Work task -
Look over the entries below. Report how many lines hold the word "yang", and only that.

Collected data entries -
Start of Block

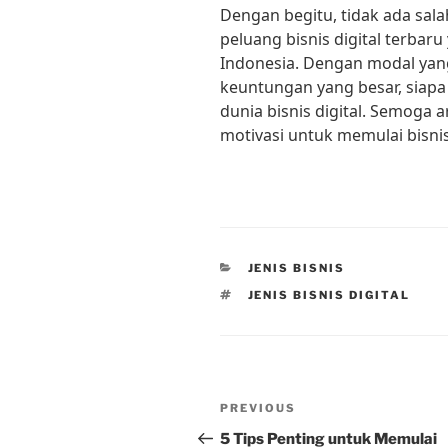
Dengan begitu, tidak ada sa
peluang bisnis digital terbar
Indonesia. Dengan modal yang
keuntungan yang besar, siap
dunia bisnis digital. Semoga a
motivasi untuk memulai bisni
CATEGORIES
JENIS BISNIS
TAGS
JENIS BISNIS DIGITAL
Post
Previous
PREVIOUS
navigation
Post
5 Tips Penting untuk Memulai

End of Block

Exercise answer -
2